Another Lagos resident simply identified as Korede, who invested over N500,000 in the scheme, said, “There is going to be crisis in my home. I borrowed my wife’s N300, 000 to invest in the scheme. I didn’t tell her, but I guess she’s suspicious now.
“I promised to return the money December ending, but couldn’t. That was when MMM froze our accounts. It appears that there is going to be some delay before I can get the money. I just hope my wife will forgive me in case this thing fails. To be sincere, I am afraid.”
An undergraduate of the University of Benin, Benin City, Edo State, who identified himself as Chiboy because he did not want his parents to know he invested his tuition and money meant for his dissertation in MMM, said he had been left stranded since December 2016, when MMM was suspended and desperately needed his money back.
“I had thought that I would be able to get my money back immediately MMM reopened but from what I heard, it would not be possible. My mother will kill me. I don’t even know what to do,” he said.
A teacher in a private secondary school in Egbeda, Lagos, who spoke on condition of anonymity, said the bursar of the school had invested N1.5m belonging to the institution in the scheme before the scheme was suspended last month.
According to the teacher, when the bursar could not provide the money, he was sacked by the school management and asked to sign an undertaking to return the money when MMM reopened on Saturday, January 14.
“The bursar has since been arrested and in his undertaking, he had said he would get the money back immediately MMM resumed operations. But with this development, it will take some time before he can get paid, and that is if he gets paid at all,” the teacher said.
A travel agent in Lagos, who identified himself as Mr. Oduntan, lamented that he has been going through difficulty after investing N900, 000 meant for paying his rent in MMM with the hope that he would get about N1.2m in return.
Oduntan said he was desperate to recover his funds as his landlord had been on his neck since then.
Also, a banker in a new generation bank in Ikeja, Lagos, told a correspondents on condition of anonymity that three of her colleagues were sacked for introducing some customers to MMM.
According to the banker, his colleagues were sacked after the aggrieved customers officially complained to the bank manager that they were stranded because they had invested in MMM, which was introduced to them by some employees of the bank.
The source said, “The customers said they needed their money back. They blamed some of my colleagues for introducing them to MMM and the bank had to sack them.

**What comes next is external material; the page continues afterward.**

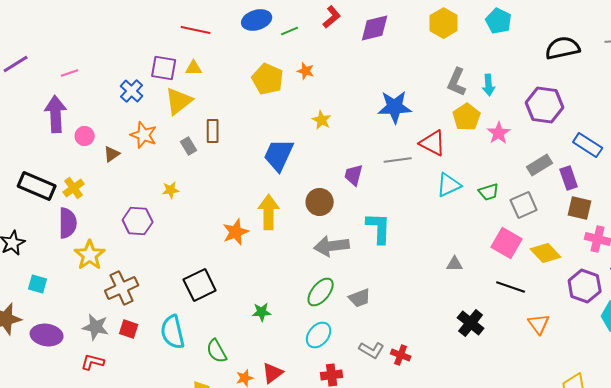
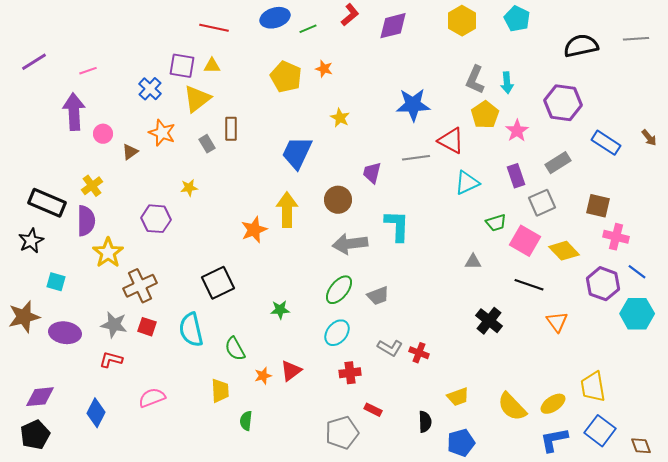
purple rectangle: (569, 178) -> (516, 176), moved
black rectangle: (37, 186) -> (47, 203), moved
green trapezoid: (489, 192) -> (496, 223), moved

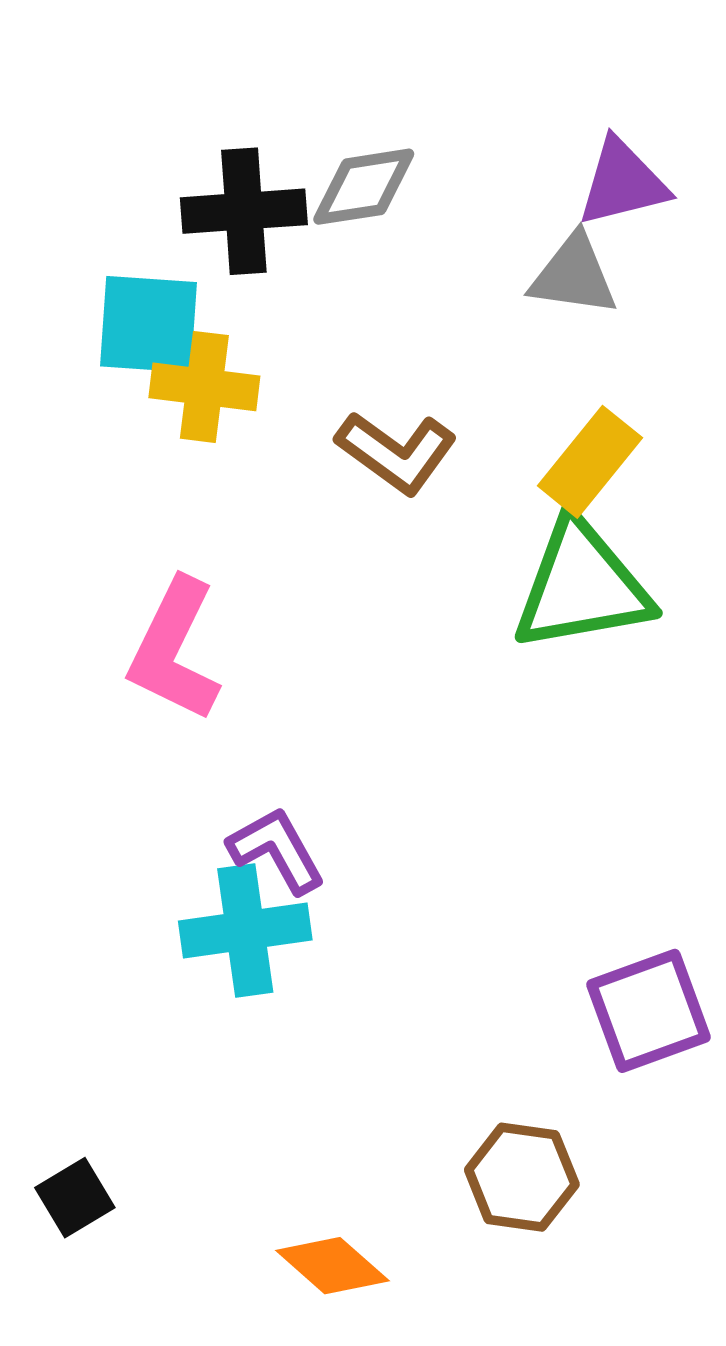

“One of the customers complained that the money he had put in MMM was meant to roof his house and that his planned relocation to the house has had to be delayed because of that. Another one said the money he had invested in MMM was meant to pay his debts while another said the money was meant for his wife’s business.”
Another banker working in a commercial bank in Akute, Ogun State, also said one of her colleagues was sacked for investing N2m he had loaned from the bank in MMM and was unable to pay back the loan.
A barbing salon operator in Ilorin, Kwara State, Adejare Lawal, who spoke with one of our correspondents on Thursday, said he had invested money belonging to some of his colleagues, which was from their contributory scheme, in the investment.
According to him, he invested around N350,000 in November, hoping to get a profit of at least N80, 000 by the second week of December before accounts were frozen.
“This is the biggest risk I have taken in my life and at the moment all I can think about is how to get the money back. I was the one coordinating the barbers’ association’s contribution in my area and I invested it in MMM.”
In Oyo State, an estate agent, Mr. Funso Ogungbade, said he had invested the sum of N3.5m, part of which was from the rents he had collected from tenants on behalf of some landlords, in MMM. “My target was that by Saturday, everything would be sorted out but as it is now, I cannot get the money back soon. MMM is saying that it will start by paying the people with small funds and that it will also put a peg on how much we can get,” he said.
A student at the Ladoke Akintola University of Technology, simply identified as Wole, said he had invested N50,000 into the scheme a week before it froze all accounts.
Another MMM investor, who simply identified himself as Olayinka, said, “I’m desperate to recover my money. All my investment has gone into it,” he added.
Olayinka, who lost his job over a year ago, said he had invested N700,000 that was paid to him as entitlement in MMM, given how profitable the scheme was before it collapsed.
He said, “I have been counting down since the day MMM announced the closure. Everything I had went into it so I am seriously stranded.”
Another MMM investor, Miss Janet (surname withheld), said, “I lied to my brother to lend me money to pursue my Master’s programme. I’ve not been working for some time, and he was the one who advised me to go for a postgraduate degree. So, when I asked for money, he gave me N150, 000.
“With the way it was booming, I invested my N600, 000 in it, including the money I had saved from my previous workplace. So, I’m in a fix as I’m talking to you.”